TASK PROMPT:
Output the full forum thread below, about making leftover roach weed taste better, word for word from start to finish.

TEXT PROVIDED:
════════════════
# is there anyway of makin roach weed taste good?



## Aurora_Indicas_Dad (Jun 1, 2008)

i mainly smoke blunts,but i have a good 200-300 roaches i've been savin over the past..hell...i dont even know how long i've been savin.theyve just kinda multiplied.is there any home remedy i can use to make the weed in these taste better,if i cant get smoke,i usually just break a few of em and roll em in a flavored blunt stick i love the buzz but the taste is horrible
can i do anything to make it not taste as bad? i'd hate to throw em all away...i mean,we all know weed is $ and /or hard work.-thanks alot


----------



## Hick (Jun 1, 2008)

Aurora_Indicas_Dad said:
			
		

> i mainly smoke blunts,but i have a good 200-300 roaches i've been savin over the past..hell...i dont even know how long i've been savin.theyve just kinda multiplied.is there any home remedy i can use to make the weed in these taste better,if i cant get smoke,i usually just break a few of em and roll em in a flavored blunt stick i love the buzz but the taste is horrible
> can i do anything to make it not taste as bad? i'd hate to throw em all away...i mean,we all know weed is $ and /or hard work.-thanks alot


  Man, I have a coffee can full.It doesn't actually "improve the flavor".. Only thing that ever made me appreciate the ..flavor, was smokin' on some of that nasty brown brick stuff first...


----------



## trillions of atoms (Jun 1, 2008)

pack some dank weed on top of it in your waterbong with ice?

idk thats a good question. how about putting an orange peel in a tupperware with the weed...?

works on overdried bud...


----------



## Bella420 (Jun 1, 2008)

try a VERY light mix of lemon juice and water and mist it about an hour or 2 b4 u smoke it... be very light with it or it will be too damp to smoke.  It gives it a slight citrus taste and cuts down on the harshness (not much though...)


----------



## stoneybologne (Jun 2, 2008)

smoke it when theres nothing else to smoke, or havent blazed in a day or two. 
it'll be the best stuff on earth


----------



## IllusionalFate (Jun 2, 2008)

I just smoke them through my bubbler (plug the roach in the bowlhead), and only the last couple hits of the roach then are too harsh. In fact, it hits just as smooth as a full blunt until you get to the VERY end, but by then you're mostly just smoking blunt wrap/shell/leaf anyways.


----------
════════════════
DATA BLOCK:
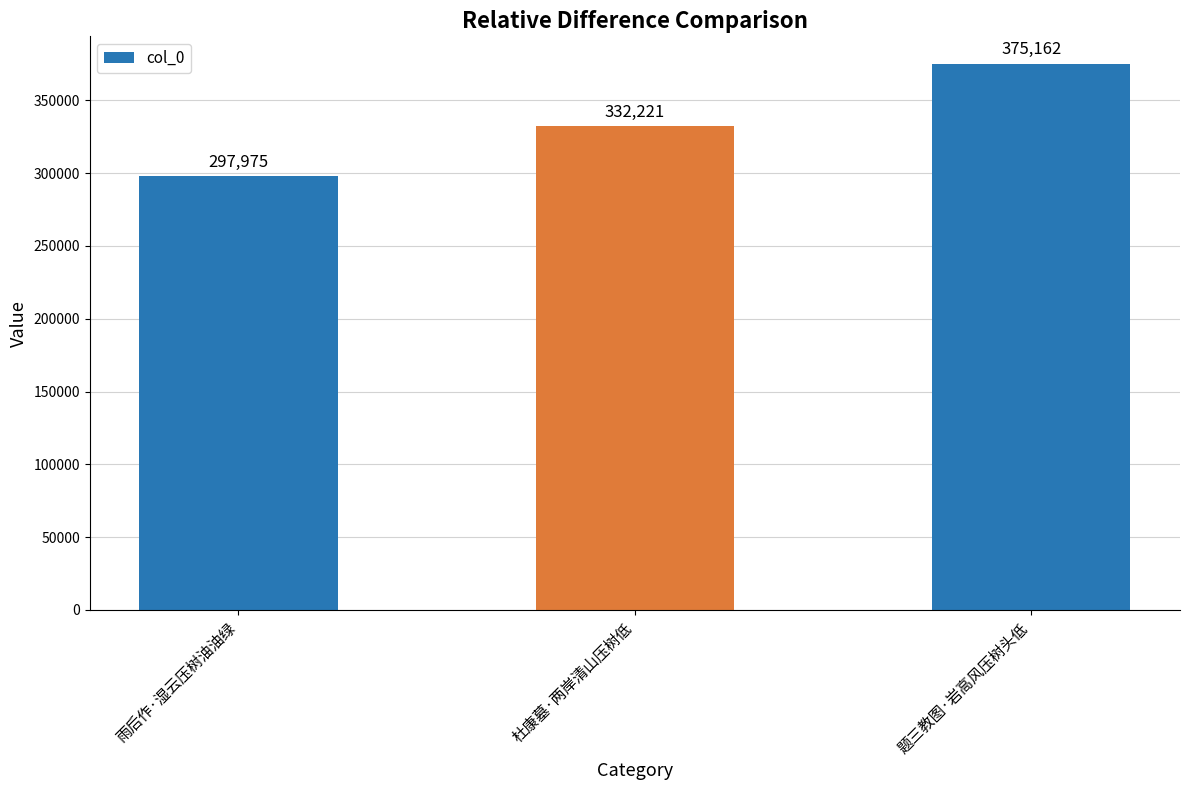

What is the difference between the maximum and minimum values?

77187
════════════════
RESPONSE:
# is there anyway of makin roach weed taste good?



## Aurora_Indicas_Dad (Jun 1, 2008)

i mainly smoke blunts,but i have a good 200-300 roaches i've been savin over the past..hell...i dont even know how long i've been savin.theyve just kinda multiplied.is there any home remedy i can use to make the weed in these taste better,if i cant get smoke,i usually just break a few of em and roll em in a flavored blunt stick i love the buzz but the taste is horrible
can i do anything to make it not taste as bad? i'd hate to throw em all away...i mean,we all know weed is $ and /or hard work.-thanks alot


----------



## Hick (Jun 1, 2008)

Aurora_Indicas_Dad said:
			
		

> i mainly smoke blunts,but i have a good 200-300 roaches i've been savin over the past..hell...i dont even know how long i've been savin.theyve just kinda multiplied.is there any home remedy i can use to make the weed in these taste better,if i cant get smoke,i usually just break a few of em and roll em in a flavored blunt stick i love the buzz but the taste is horrible
> can i do anything to make it not taste as bad? i'd hate to throw em all away...i mean,we all know weed is $ and /or hard work.-thanks alot


  Man, I have a coffee can full.It doesn't actually "improve the flavor".. Only thing that ever made me appreciate the ..flavor, was smokin' on some of that nasty brown brick stuff first...


----------



## trillions of atoms (Jun 1, 2008)

pack some dank weed on top of it in your waterbong with ice?

idk thats a good question. how about putting an orange peel in a tupperware with the weed...?

works on overdried bud...


----------



## Bella420 (Jun 1, 2008)

try a VERY light mix of lemon juice and water and mist it about an hour or 2 b4 u smoke it... be very light with it or it will be too damp to smoke.  It gives it a slight citrus taste and cuts down on the harshness (not much though...)


----------



## stoneybologne (Jun 2, 2008)

smoke it when theres nothing else to smoke, or havent blazed in a day or two. 
it'll be the best stuff on earth


----------



## IllusionalFate (Jun 2, 2008)

I just smoke them through my bubbler (plug the roach in the bowlhead), and only the last couple hits of the roach then are too harsh. In fact, it hits just as smooth as a full blunt until you get to the VERY end, but by then you're mostly just smoking blunt wrap/shell/leaf anyways.


----------